"It is important to deconstruct the false arguments made by Brexiteers. Yet, the really shocking thing is that in Brexitland a loss of 7,500 jobs and the move of £900bn in bank assets out of the country is considered good news, because it is not as bad as some – arguably not without political motives – said it might be.
We are hence debating the size of the self-inflicted wound
rather than who wounded us in the first place.
Indeed, it is not clear why the benchmark for judging whether Brexit is a success or a disaster should be the Remainers’ predictions about how bad it could get, rather than the many promises Brexiteers have been quietly dropped, abandoned, or turned out to be wrong at various stages of the process. Had Brexit really been an incontestably ‘good thing’ as promised, of course Brexiteers would not have to use this type of discursive strategies.
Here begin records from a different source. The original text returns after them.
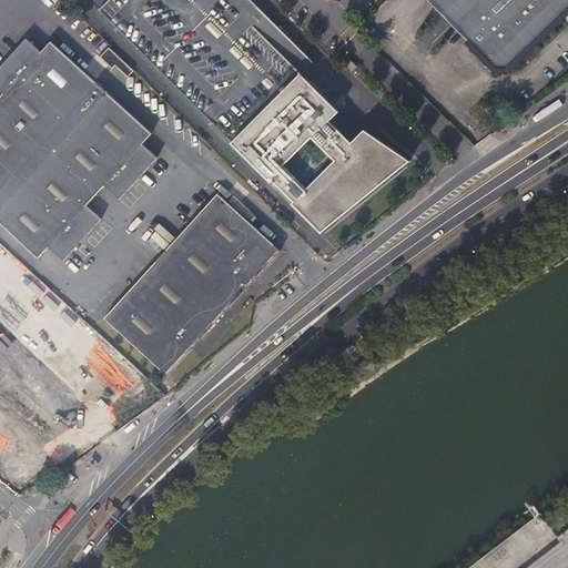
[(230,141),(301,73),(305,68),(313,61),(251,0),(107,0),(98,9),(230,141)]
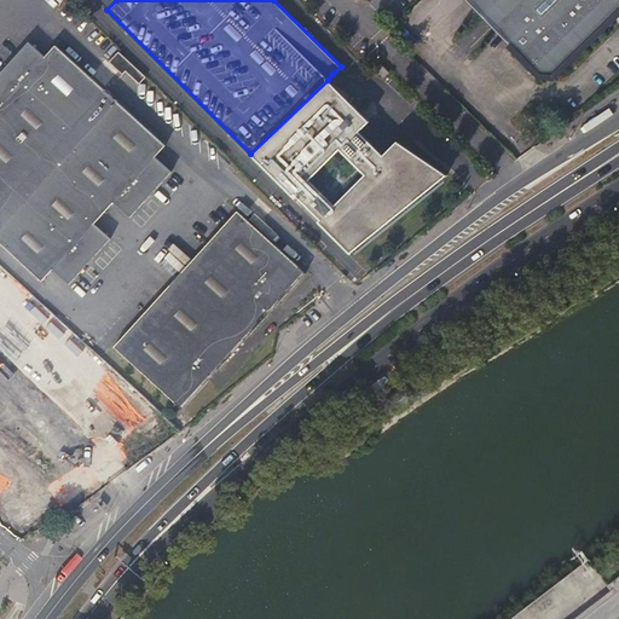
[(618,0),(467,0),(542,75),(555,75),(618,11),(618,0)]
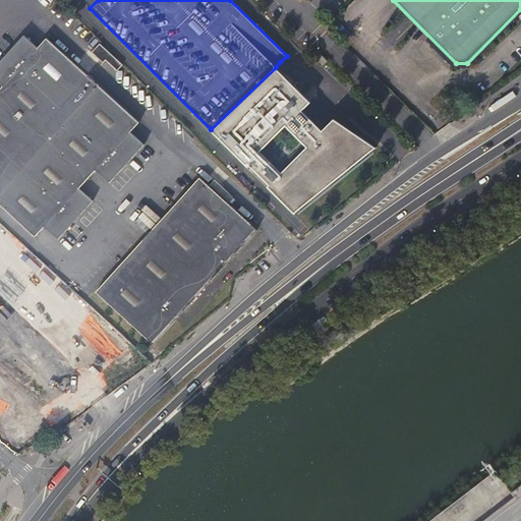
[(0,206),(33,236),(41,227),(55,239),(90,203),(75,189),(95,170),(108,182),(142,146),(128,132),(137,123),(45,38),(36,47),(22,35),(0,57),(0,83),(1,84),(0,85),(0,206)]
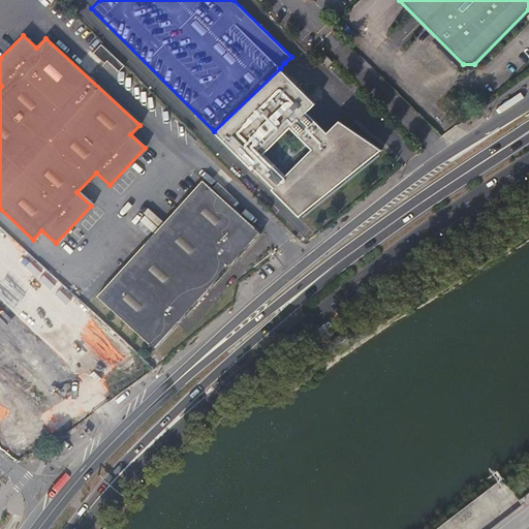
[(99,39),(90,48),(101,59),(104,56),(116,68),(122,62),(99,39)]
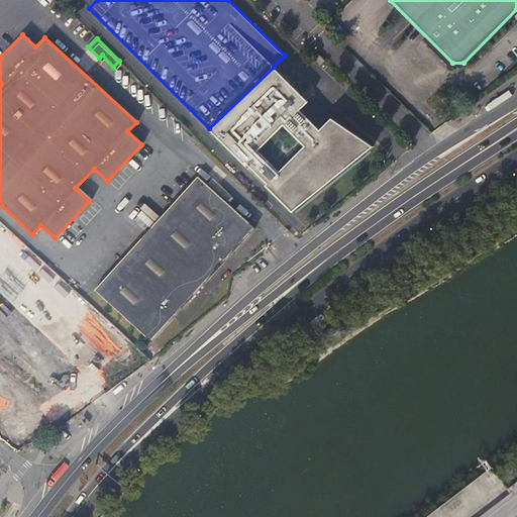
[(317,53),(312,57),(320,65),(324,60),(317,53)]
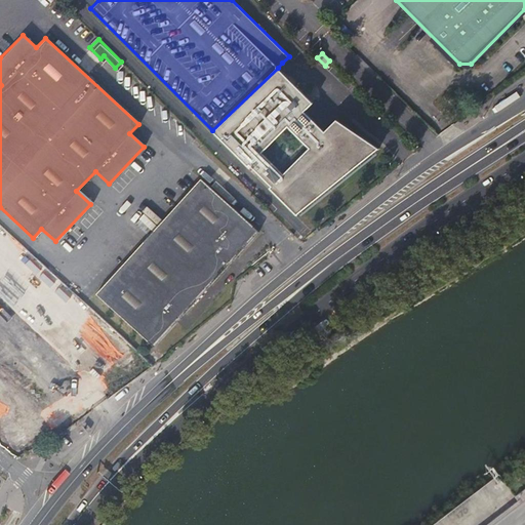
[(278,68),(212,130),(248,166),(250,164),(272,186),(270,188),(297,214),(297,213),(377,148),(378,149),(379,148),(336,119),(324,131),(305,111),(313,102),(278,68)]
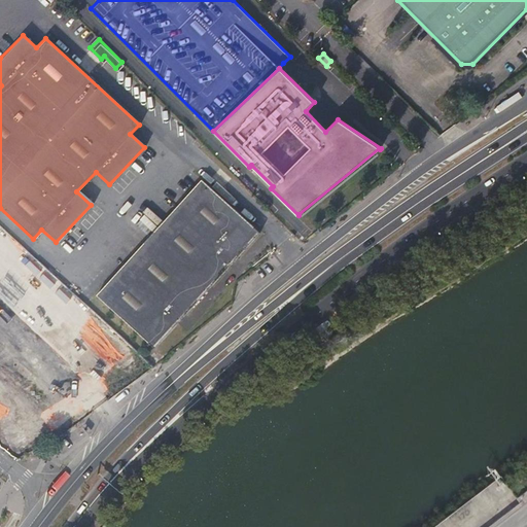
[(259,236),(202,182),(97,296),(154,350),(259,236)]
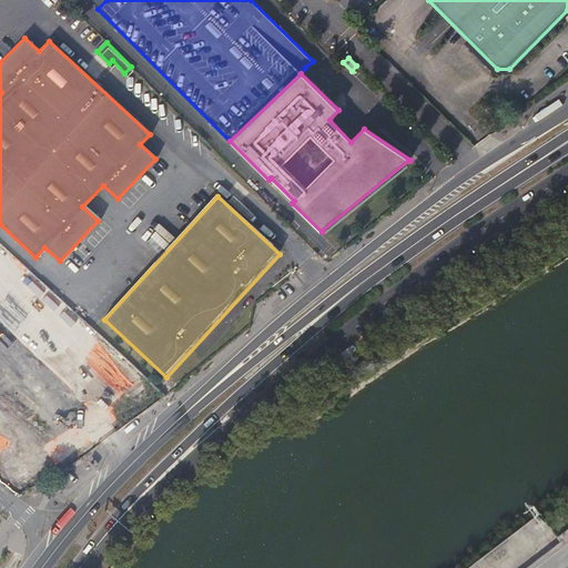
[(111,406),(140,375),(93,333),(64,364),(111,406)]
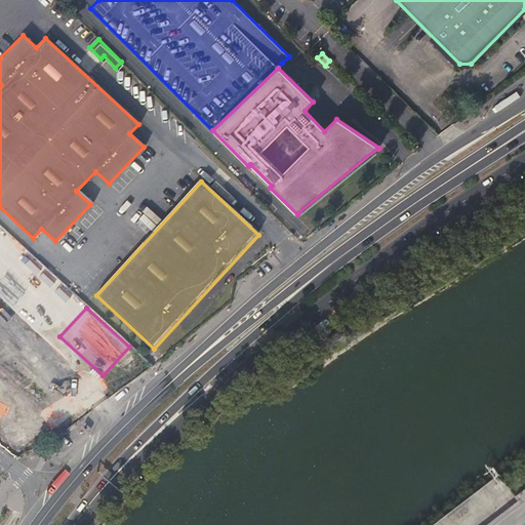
[(31,414),(23,423),(36,436),(44,428),(31,414)]
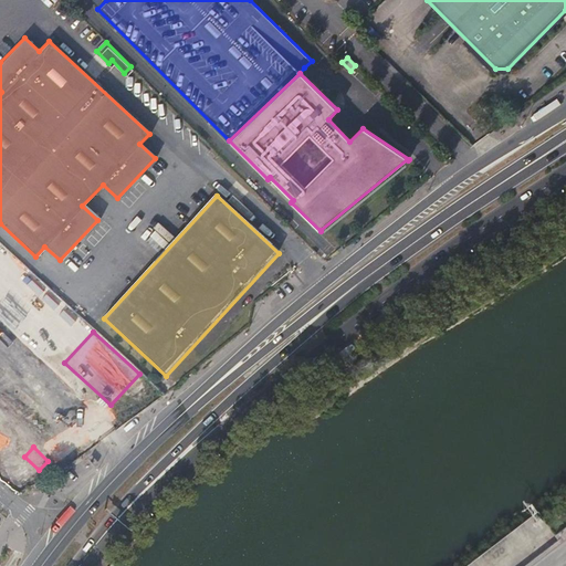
[(534,513),(517,527),(528,540),(545,525),(534,513)]
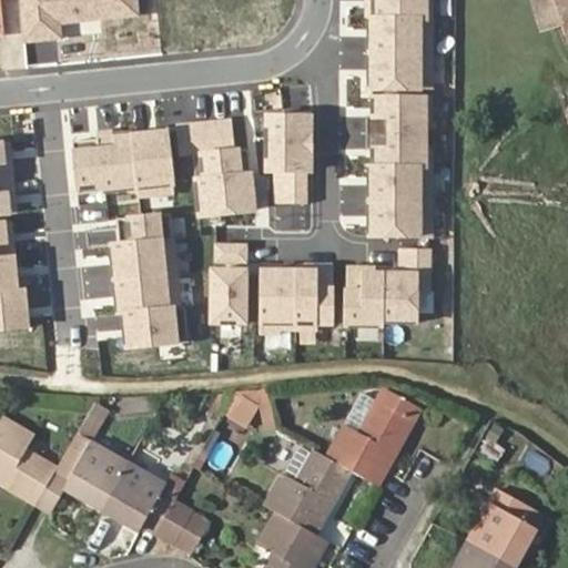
[(17,0),(22,39),(57,36),(56,20),(134,12),(133,0),(17,0)]
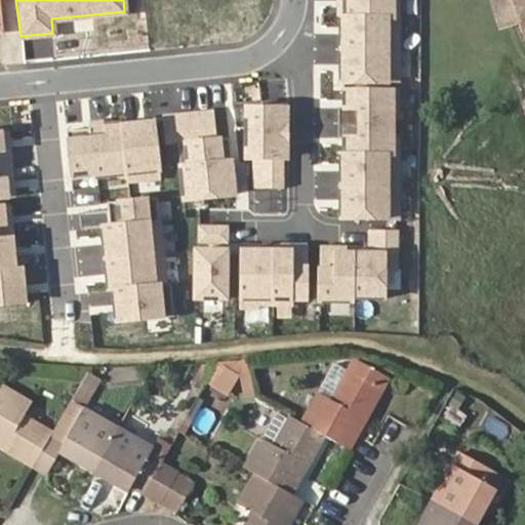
[(342,0),(342,78),(392,79),(392,0),(342,0)]
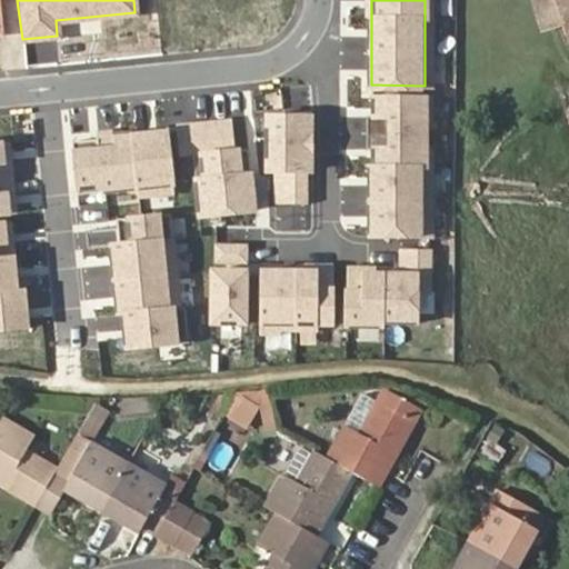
[(568,0),(532,0),(541,27),(562,21),(568,40),(568,0)]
Yet, in Brexitland the onus has been reversed so that now Remainers were wrong because things are not as bad as they thought they would be. Worse still, that assessment is made a mere 100 days after Brexit, based on one single data point (‘See, exports bounced back in February!’), on exceedingly low expectations (‘See, only 7500 jobs were lost in the City!’), or completely neglect any realistic timeline within which some of Brexits’ worst consequences might materialise (‘See, Scotland is still part of the UK!’).
The reversal of the onus allows Brexiteers to celebrate a monthly loss of around £1.7bn of exports, a 5% decline in trade, or the loss of 7,5000 jobs like a victory."